Small towns are safer, you think. There won’t be city traffic. The cost of living will be lower. You might even be able to get around town without having a car. Finally, you remind yourself that four hours isn’t so far after all. You’ll still be able to visit your friends and family often.

4. Being productive at work

At work, you have a fairly private cubicle. Your computer use isn’t monitored, and you often find yourself browsing the internet or even catching up on TV shows instead of working.

Sure, you eventually get your work done, but you know you could be doing more. You might feel guilty, knowing you’d be in trouble if anyone found out. But whenever you get bored, you find yourself online again.

You read an article about workplace productivity that says people are more productive when they work in short bursts and take frequent breaks. “I’m just increasing my productivity,” you tell yourself.

After all, you rarely take time off. And when you do work, you work hard. You should get to relax, too.

5. Eating meat

You consider yourself an animal lover. You’ve always had pets and, whenever possible, purchase products that aren’t tested on animals.

But you also enjoy eating meat, though you know some animals are kept in inhumane conditions before being used for meat. You feel guilty but can’t afford to buy meat from pasture-raised or grass-fed animals. And a meat-free diet isn’t realistic for you.

In the end, you decide to start buying cage-free eggs and plan to replace one of your meat purchases each shopping trip with humanely raised meat or a meat substitute, like tofu or tempeh. This reduces your guilt and helps you bridge the gap between your love of animals and your diet.

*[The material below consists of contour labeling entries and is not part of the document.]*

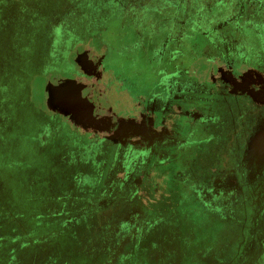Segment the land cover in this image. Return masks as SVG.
<instances>
[{"label":"rangeland","instance_id":"1","mask_svg":"<svg viewBox=\"0 0 264 264\" xmlns=\"http://www.w3.org/2000/svg\"><path fill=\"white\" fill-rule=\"evenodd\" d=\"M181 1L0 0V264L242 263L237 206L221 209L213 183L193 179L215 173V154L203 144L178 168V117L167 95H147L157 73L142 46L154 61L161 39L125 24ZM226 88L220 120L227 103L236 119L231 94L264 107V73ZM151 136L149 185L102 196L125 154L111 139Z\"/></svg>","mask_w":264,"mask_h":264},{"label":"flooded vegetation","instance_id":"2","mask_svg":"<svg viewBox=\"0 0 264 264\" xmlns=\"http://www.w3.org/2000/svg\"><path fill=\"white\" fill-rule=\"evenodd\" d=\"M226 1L235 3L237 8L234 13L237 14L236 18L241 20L238 23L243 25V28H248L254 36H262L261 41L264 44V0ZM220 29L223 30L222 35H217L218 32L214 29L210 31L209 44L215 47L225 45L220 51L221 57L240 56L246 62L243 52L232 42L236 40L235 37L228 35L229 29L227 27ZM251 56L259 55L252 53ZM248 68L257 70L254 73L255 77L259 73H264V64L248 65ZM242 73L243 71L232 74L237 76ZM222 81L209 86L200 85L184 89L167 84L163 88L151 89L147 95L154 96L159 93L167 95V99L165 98L167 101L163 102V105L170 103L178 117L179 148L174 158L178 168L186 162H192L203 144L209 147L204 155L215 154L216 160L212 163L215 173L210 174V177L205 175L204 178L193 179L198 184L207 179L208 183H213L211 197L221 209L230 211L232 207L237 206L242 236L247 239V247L240 256L241 264H264V107L255 106L251 101L252 109L250 112L245 111L244 106L236 105V97L231 94L230 102L235 103L236 119L233 118L234 111L228 108L227 103L226 106L223 104L225 108H220L225 121L220 120L216 100L217 96L228 90L226 85L229 80ZM240 93L245 92L236 93L237 97ZM227 119L230 120L226 121ZM153 138L151 136L149 141L140 144L131 139L123 142H118L117 137L111 139V148L125 154L121 156L122 161L119 162L121 169L117 170L119 166L115 168L102 196H110L112 199L116 190L122 197L133 196L141 190V185H149L147 177L153 156L158 153L160 147V140ZM252 141L256 146L253 150L250 149ZM193 165L194 161L192 167Z\"/></svg>","mask_w":264,"mask_h":264},{"label":"water","instance_id":"3","mask_svg":"<svg viewBox=\"0 0 264 264\" xmlns=\"http://www.w3.org/2000/svg\"><path fill=\"white\" fill-rule=\"evenodd\" d=\"M235 8V3L226 0H182L176 7L158 9L154 12L156 15L149 18L125 20L126 25L130 23L137 29L139 39L145 37L144 29H150L151 39H161L154 61L149 47L142 46V51L148 53V62L157 73L155 82L150 84L151 89L163 88L167 84L180 89L209 86L230 80L234 77L233 72L242 71L244 79L253 78L257 70L248 68V65L264 64L263 37L254 36L238 23L241 20L236 18ZM225 27L229 29L228 35L235 37L232 42L243 52L247 63L240 56L221 57L220 51L225 45L215 47L209 44L210 31L214 29L217 35H222L220 28ZM135 48L131 47L130 51ZM252 53L259 56H251ZM179 72L182 76L173 74ZM170 74L172 77L168 79L166 75Z\"/></svg>","mask_w":264,"mask_h":264},{"label":"crops","instance_id":"4","mask_svg":"<svg viewBox=\"0 0 264 264\" xmlns=\"http://www.w3.org/2000/svg\"><path fill=\"white\" fill-rule=\"evenodd\" d=\"M178 5H179V3H178V4H174V5H170V6H166V7H162V8H159V9H165V8H169V7H176V6H178ZM157 10H158V9H156L155 11H157ZM155 11H154V12H155ZM154 12H152V14H150L149 17H150V16H153V15H154ZM150 13H151V12H150ZM147 17H148V16H147ZM149 17H148V18H149ZM142 18H143V17H142ZM125 20H126V19H125ZM127 20H130V19H127Z\"/></svg>","mask_w":264,"mask_h":264}]
</instances>
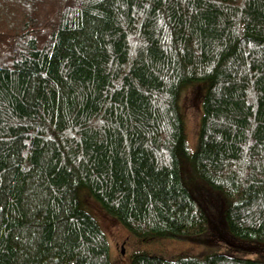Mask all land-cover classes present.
<instances>
[{
    "label": "trees",
    "instance_id": "trees-1",
    "mask_svg": "<svg viewBox=\"0 0 264 264\" xmlns=\"http://www.w3.org/2000/svg\"><path fill=\"white\" fill-rule=\"evenodd\" d=\"M81 187L205 248L131 264H264V0H0V264H111Z\"/></svg>",
    "mask_w": 264,
    "mask_h": 264
},
{
    "label": "rangeland",
    "instance_id": "rangeland-1",
    "mask_svg": "<svg viewBox=\"0 0 264 264\" xmlns=\"http://www.w3.org/2000/svg\"><path fill=\"white\" fill-rule=\"evenodd\" d=\"M202 91L203 89L201 90L199 86L196 88L190 87L182 93L179 101L188 144L192 150L197 145ZM205 191V189L202 190L203 193ZM201 196L206 197L203 194ZM77 198L80 208L93 217L105 234L109 245L111 264H131L132 255L136 251H146L167 259L175 258L178 255L195 257L205 251L204 247L196 243L166 237L151 239L146 243H142L124 226L108 215L87 189L79 188ZM211 199L215 201L214 196ZM208 212L210 218L213 217V214L210 211ZM121 251H123V254ZM209 251L210 249L206 252Z\"/></svg>",
    "mask_w": 264,
    "mask_h": 264
},
{
    "label": "water",
    "instance_id": "water-1",
    "mask_svg": "<svg viewBox=\"0 0 264 264\" xmlns=\"http://www.w3.org/2000/svg\"><path fill=\"white\" fill-rule=\"evenodd\" d=\"M121 253L123 254V251H121Z\"/></svg>",
    "mask_w": 264,
    "mask_h": 264
}]
</instances>
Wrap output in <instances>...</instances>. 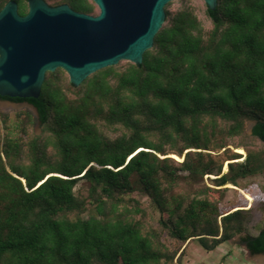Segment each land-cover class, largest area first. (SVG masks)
<instances>
[{
    "label": "trees",
    "instance_id": "obj_1",
    "mask_svg": "<svg viewBox=\"0 0 264 264\" xmlns=\"http://www.w3.org/2000/svg\"><path fill=\"white\" fill-rule=\"evenodd\" d=\"M44 1L99 13L93 0ZM171 2L139 65L78 86L57 68L37 98L0 97L37 110L0 112V264H182L191 242L211 251L241 234L264 252V204L253 234L252 207L223 205L264 173V0L204 2L209 27Z\"/></svg>",
    "mask_w": 264,
    "mask_h": 264
},
{
    "label": "water",
    "instance_id": "obj_2",
    "mask_svg": "<svg viewBox=\"0 0 264 264\" xmlns=\"http://www.w3.org/2000/svg\"><path fill=\"white\" fill-rule=\"evenodd\" d=\"M170 1L93 0L99 8L93 15L44 0H27L28 11L20 14L17 2L8 0L0 8V97L37 98L45 74L57 68L78 86L91 73L124 59L139 65ZM204 2L216 8L217 0ZM0 106H28L37 115L28 102L0 99ZM237 241L245 245L243 237Z\"/></svg>",
    "mask_w": 264,
    "mask_h": 264
},
{
    "label": "rangeland",
    "instance_id": "obj_3",
    "mask_svg": "<svg viewBox=\"0 0 264 264\" xmlns=\"http://www.w3.org/2000/svg\"><path fill=\"white\" fill-rule=\"evenodd\" d=\"M182 5L193 6L205 26H210V23L204 14L205 4L203 0H172L169 9L174 10ZM95 11L99 12V9L96 8ZM23 109L30 110L33 114H35L28 106H22L19 108H15L13 106H0V112L8 114L11 117H13L16 111ZM251 128L252 125L248 121L246 132L250 134ZM34 131L37 134L41 132L39 123L34 125ZM255 146L263 148V146L259 143H256ZM236 151L242 156L236 161H243L247 156V151L245 149H237ZM176 158L178 159V157ZM212 178H214V176L205 175L203 181L204 183L214 187V182L211 180ZM260 184H264V173L241 181V187L232 188L226 185V187H230V189L225 192L223 197L224 206L236 204L242 205L240 208L244 209H250V207H252V234L255 233L262 224L258 206L260 204H264V191L261 189ZM141 198L143 201H146L145 196H142ZM239 237H244V234L233 237L229 241L221 244L216 249L211 251H206L197 241H193L187 247V250L182 258V264H263L260 256L248 253L245 245L238 243L237 238Z\"/></svg>",
    "mask_w": 264,
    "mask_h": 264
},
{
    "label": "flooded vegetation",
    "instance_id": "obj_4",
    "mask_svg": "<svg viewBox=\"0 0 264 264\" xmlns=\"http://www.w3.org/2000/svg\"><path fill=\"white\" fill-rule=\"evenodd\" d=\"M4 100H7V99H4ZM22 102H26V101H22ZM251 239V236H249L248 234H244V237H243V242L245 243V247L248 251V253L250 254H256V253H251L249 250H248V243H249V240ZM264 253V252H262Z\"/></svg>",
    "mask_w": 264,
    "mask_h": 264
},
{
    "label": "bare ground",
    "instance_id": "obj_5",
    "mask_svg": "<svg viewBox=\"0 0 264 264\" xmlns=\"http://www.w3.org/2000/svg\"><path fill=\"white\" fill-rule=\"evenodd\" d=\"M261 261L263 262V264H264V257H261Z\"/></svg>",
    "mask_w": 264,
    "mask_h": 264
}]
</instances>
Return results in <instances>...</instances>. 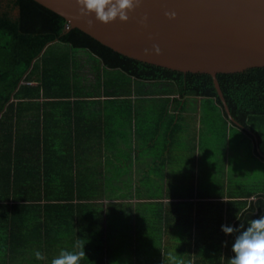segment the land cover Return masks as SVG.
I'll return each instance as SVG.
<instances>
[{"label": "trees", "instance_id": "1", "mask_svg": "<svg viewBox=\"0 0 264 264\" xmlns=\"http://www.w3.org/2000/svg\"><path fill=\"white\" fill-rule=\"evenodd\" d=\"M3 1L0 0V248L3 251L0 252V264H12L14 249L19 242H28L26 233L29 232L35 234L30 241L36 244L37 251L44 257L42 260L35 258L36 264L46 261L50 264L60 253L59 248L66 245L61 249L69 251L68 244L75 240L68 238L84 232L91 239L93 225L89 215L92 214L93 201L134 199L130 195L132 193L121 191L123 186L119 190H105V181L107 184L110 181L117 185L126 184L128 180H123L125 175H119L112 181V177L105 176L102 168L93 170L88 167V162L81 160L84 164H80L76 158L60 155L59 149L42 133L31 135L23 130V114L31 107L40 105L38 100L43 98L62 103L73 97L74 86L68 77L70 62L65 57L68 55V59H71V56L69 52L66 55L61 52L57 54L58 47L87 51L107 71L123 76L124 79L116 77L118 82L112 85L129 91L138 99L148 95L140 92V84L172 85L170 93L175 97L165 100L166 105L174 104L180 114L169 117L165 133L166 152L175 136L187 126L184 114L188 110L189 100H201L194 108L201 119L205 113L203 104L207 101L212 104L213 111L220 112L224 122L241 129L253 139L255 152L264 162V154L258 151L263 145L260 131L264 128V67L243 73L217 75L231 115L237 122L234 123L229 119L210 75L184 74L136 61L102 45L79 29L68 31V22L63 17L34 0H7L18 8L17 17L11 11H2ZM113 91L108 97L115 96ZM167 110L164 109L163 113L168 118ZM164 125L158 126L165 128ZM244 194L246 208L233 227L236 229L233 232L235 239L242 230L241 224L247 228L250 221L260 218L264 210V192ZM251 197L256 200H249ZM132 211L130 209V214L127 211L120 214L123 217L133 215L134 219L128 223L118 222L125 228L116 229V232L150 233L160 224L161 211L156 214L159 220L146 216L140 210L136 214ZM188 216H191V212L185 218ZM221 216L216 217L220 219ZM150 219L157 224L150 223ZM219 219L223 226V217ZM218 225L220 223L217 222L213 237L219 238L220 234L216 232L221 231L222 239L207 242V246L202 245L203 241L195 240L197 264H225L222 249L227 235L221 226L219 231ZM63 233L68 235L65 238L68 241L61 238ZM90 239L84 236L80 240L91 243ZM44 244L52 253L43 254L41 250ZM89 258L94 259L93 256ZM103 262L104 257L101 264H105Z\"/></svg>", "mask_w": 264, "mask_h": 264}, {"label": "crops", "instance_id": "2", "mask_svg": "<svg viewBox=\"0 0 264 264\" xmlns=\"http://www.w3.org/2000/svg\"><path fill=\"white\" fill-rule=\"evenodd\" d=\"M85 91L87 95L80 96V93L77 92L76 89L72 90L73 97L67 99V102L62 103L49 102L52 100L42 98L39 100L41 104L35 105L26 111L23 114L22 120L23 130H25L26 133L29 132L31 135L42 133L46 137L45 139L59 149L60 155L65 154L68 155L69 158H76L79 160L80 164H84L82 161L85 163L88 162V167L93 170L102 168L105 176L112 177V181H115L119 175H125L123 180H128L126 184L121 183L117 185L111 181L110 184H107L108 182L105 181V190L112 188L119 190L121 186H123V190L121 191L132 193L130 195L134 196V199L128 200L105 199L93 201L92 214L89 215V217L92 218L93 225L91 239L88 237L89 235L86 236L87 233L84 232L77 233L76 237L74 236L71 238H68V235L63 233L61 235L62 239L68 238L70 240H75L74 243H67L69 245V251H79L80 249L76 247L77 241L78 239H84L85 236V239H90L91 243H84L85 257L82 258L80 264H101L103 257V263L105 264H175L173 260L179 254H181L179 257L187 255L188 259L190 258L189 264H197L196 253H194L195 240H201L203 241L202 245L205 246L206 244L207 246V242L209 243L213 240L222 239V232L220 231V226L222 227V225L221 222L218 221L219 218H216V220L211 218L210 223H206L207 212L204 211L203 208H208V206H200L201 203H206L210 206L211 203H214L212 202L214 200L206 197L203 200L192 198L187 201L182 200L180 197L171 200L165 197L162 199H152V197H150L148 199L146 195H144L145 190L143 189L142 181L146 174H150V172L142 173L141 169L143 166L145 167L147 165V167L152 168L151 171H153V169L157 170L159 164L162 165V163L157 164L159 160L156 161L150 156H145L146 153H143V150L155 148L159 140L157 142V140L154 139L145 145V141L143 140L144 133L142 132L143 128L141 126L138 128L134 127V117L133 115L131 116V113L128 114V110L123 104L111 105L101 102L102 98L111 101L116 96L108 97V95L106 96L105 94L102 96V94L96 95L92 91V93L87 92V90ZM133 95L134 94L131 93L128 94V96L138 99V96ZM174 97L175 96H172L171 98ZM120 98L124 100L127 97L122 96ZM140 98L142 101L143 96H140ZM137 107L148 109L150 106L141 103ZM189 110L188 108L185 113ZM167 113L168 117H175V115L178 116L180 114V110L177 109L174 104H170ZM162 116H165L164 113H162L161 117ZM123 117H125V119H123ZM121 118L123 124L118 122V119ZM39 124H41V126H39ZM116 128H122V130H124V139H121L119 142L111 136L114 134ZM134 129L139 132L141 130L142 134H140L139 139L133 136L135 132ZM165 140L164 145L166 147ZM119 143H123V146H120V148ZM165 147L162 158L166 160L171 147L167 152ZM117 152L123 156L116 158L115 155H118ZM127 155V159H130V161L125 160L126 164L124 165V159H126ZM142 155L144 157H141ZM61 159H63V156H61ZM165 165L166 164H163L161 167H165ZM124 167H126V170L130 168L131 171H129V173H127V171L119 174L114 173V170H125ZM109 170H112V173H110ZM166 174L168 175L167 172ZM227 185L226 195L218 200L219 203H221L220 213L218 215L220 216L221 214V217H223V226L234 227L237 219L246 208L243 203V201H245L244 197L246 196L244 190H236L239 186L233 185L232 183ZM163 186L165 189V185ZM136 192L140 197L134 195ZM249 200L256 199L255 197H251ZM153 202L162 204L167 203V206L162 208L160 224L157 225L155 231L140 234L137 232L122 231L113 233L114 231H109L108 218L113 216V214H118V219L124 223L132 222V219H134L133 215L123 217L120 216V214L126 211L130 214V209L136 214L139 210V204H151ZM182 203H187L191 206V209L189 208L191 216L185 218L186 216L181 214L180 207L172 208L169 206V204ZM202 214H204V216H202ZM256 214H259V212H256ZM263 215L264 210H262L260 217ZM123 222L122 224H124ZM217 222L220 223V225H218L220 232L216 233L220 234V237L214 238L213 233ZM208 224L211 226L208 227ZM111 227L112 225L110 228ZM26 234L28 236V242L23 241L17 244V248L14 249L15 256L11 261L12 264H36L34 252L38 249L36 244L30 241L35 234L30 232ZM68 239L65 240L68 241ZM234 242L235 235H227L222 249L224 259L226 260L225 264H228V261L233 258L232 248ZM41 251L44 255L52 253L45 244L42 246ZM58 251L62 250L59 249ZM90 256H93L94 259L89 258ZM170 257H172V259H170ZM150 258L151 261L149 260ZM43 264H49V262L46 261Z\"/></svg>", "mask_w": 264, "mask_h": 264}, {"label": "rangeland", "instance_id": "3", "mask_svg": "<svg viewBox=\"0 0 264 264\" xmlns=\"http://www.w3.org/2000/svg\"><path fill=\"white\" fill-rule=\"evenodd\" d=\"M2 7L3 12L11 11L14 17L18 16V8H15L9 1L4 0ZM60 52L65 55L69 52L71 56V59H68V55H64L70 62L68 77L74 86L73 90L76 89L80 93V96L87 95L85 94V90L87 92L92 91L96 95L102 94L104 96L105 94L107 96L114 89L113 94L116 97L111 101L102 98L101 102L111 105L123 104L128 110V114L131 113V116L133 115L134 117V127L138 128L141 126L143 128L145 145L154 139L157 142L159 140L155 148L143 150V153H146L145 156H150L156 161L159 160L157 164H166L165 167H161L162 165L159 164V168L157 170L153 169V171L147 165L142 167V173L150 172V174H146L142 181L143 189L145 190L144 195L148 199L150 197L152 199H162L165 197L168 200L180 197L186 201L192 198L203 200L205 197L213 199L214 201L212 202L214 203H211L210 206L206 203L200 204V206H208V208L204 207L203 210L207 212L206 223H210V219L216 220L217 217L215 216L220 212L221 203L218 200L226 195L227 184L232 183L239 186L236 190L240 191L264 192V162L255 152L253 139L241 129L224 122L221 119L220 112L211 109L212 104L204 101L203 107L205 113L203 119H201L200 113L194 110L201 100L198 102L189 100L187 108L190 110L184 114L187 119V126L175 136L176 138L171 146L170 153L165 160L162 156L164 155L166 126L170 119L166 116L161 117V115L164 109L167 110L168 107L165 100L174 96L173 93H170L173 90V86L166 83L140 84V92L148 93L145 99L141 101V99L128 96L129 91L125 92L123 88H116L115 83L118 82L116 77L124 79L123 76L118 74V72L107 71L102 63L87 51H71L69 47L61 46L58 47L57 54H60ZM121 78H119V81ZM127 82H129L128 79ZM122 96H126L127 98L123 100L120 98ZM141 103L148 104L150 106L149 110L137 107ZM118 120L119 123L123 124L122 118ZM158 124H165V128L159 127ZM142 132L141 130L140 132L135 130L133 136L139 139ZM260 132L263 138V145L258 151L260 154H264V128ZM123 135L124 130L116 128L114 134L111 136L119 142L121 139H124ZM120 146H123V143H119V148ZM119 156L123 155H115L116 158ZM141 157L144 156L142 155ZM127 158L128 155L124 159V165L127 160L130 161ZM124 169L119 171L114 170V173L119 174L126 171L129 173L131 171L130 168L126 170V167H124ZM109 172L112 173V170H109ZM163 185H165V189ZM134 195L140 197L137 192ZM147 205V207L138 205V209L142 213H146V216L158 219L159 216L156 214L158 211H162V208L167 206V203L153 202ZM169 206L172 208L180 207L181 214L184 216H187L189 208L191 209V206L187 203L169 204ZM117 216L118 214H113V216L108 218L110 232L114 231L113 233H115L116 229L125 228V226L118 225V222L121 221L116 218ZM148 221L152 224H157L152 219ZM111 225L112 227L110 228ZM209 226L211 225L208 224ZM64 247L62 246L61 248L63 249ZM179 255H177L178 258L176 256L173 260L175 264H189L190 258L188 259L187 255L184 257H179Z\"/></svg>", "mask_w": 264, "mask_h": 264}, {"label": "water", "instance_id": "4", "mask_svg": "<svg viewBox=\"0 0 264 264\" xmlns=\"http://www.w3.org/2000/svg\"><path fill=\"white\" fill-rule=\"evenodd\" d=\"M34 1L63 17L68 31L79 29L123 56L184 74L210 75L234 123L217 75L264 67V0H142L127 23L117 19L109 25L95 14L80 16L75 0ZM173 11L176 18L170 20L165 13ZM154 45L160 55L152 51Z\"/></svg>", "mask_w": 264, "mask_h": 264}, {"label": "clouds", "instance_id": "5", "mask_svg": "<svg viewBox=\"0 0 264 264\" xmlns=\"http://www.w3.org/2000/svg\"><path fill=\"white\" fill-rule=\"evenodd\" d=\"M79 8V15L87 17L95 14L98 22L104 25H109L117 19L121 23H127L130 19L129 13L138 8L142 0H75ZM165 15L170 20L176 18V13L167 12ZM147 21L144 17L142 23ZM152 51L156 55H160V48L153 46ZM150 54L148 49H145V55ZM240 234L236 237L232 251L234 257L228 261V264H264V216L251 220L247 228L241 224ZM221 230L227 234H233L236 229L231 226H222ZM83 240L78 239L76 247L79 251L62 250L59 255L51 260V264H80V261L85 257ZM37 260H42L44 257L40 251L34 252ZM172 259V257H170Z\"/></svg>", "mask_w": 264, "mask_h": 264}]
</instances>
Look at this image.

Cognitive dissonance isn’t necessarily a bad thing. In fact, it can prompt you to make positive changes when you realize your beliefs and actions are at odds.

It can become problematic if it leads you to justify or rationalize behaviors that could be harmful. Or you may get caught up in trying to rationalize the dissonance to the point of stressing yourself out.

The next time you find yourself in a moment of cognitive dissonance, take a moment to ask yourself a few questions:

  • What are the two cognitions that aren’t fitting together?
  • What actions would I need to take to eliminate that dissonance?
  • Do I need to change any specific behaviors? Or do I need to change a mindset or belief?
  • How important is it for me to resolve the dissonance?

Simply being more aware of how your thoughts and actions fit together can help you better understand what’s important to you, even if you don’t eliminate the dissonance.

Everyone experiences cognitive dissonance in some form in their life. It’s more common to feel discomfort and to feel like you need to resolve the dissonance when cognitions are important to you or they conflict heavily with each other.

Confronting cognitive dissonance can often lead to positive results. This doesn’t always involve making sweeping changes either. Sometimes, resolving cognitive dissonance is just a matter of changing your perspective on something or developing new patterns of thinking to help you live according to what’s most important to you.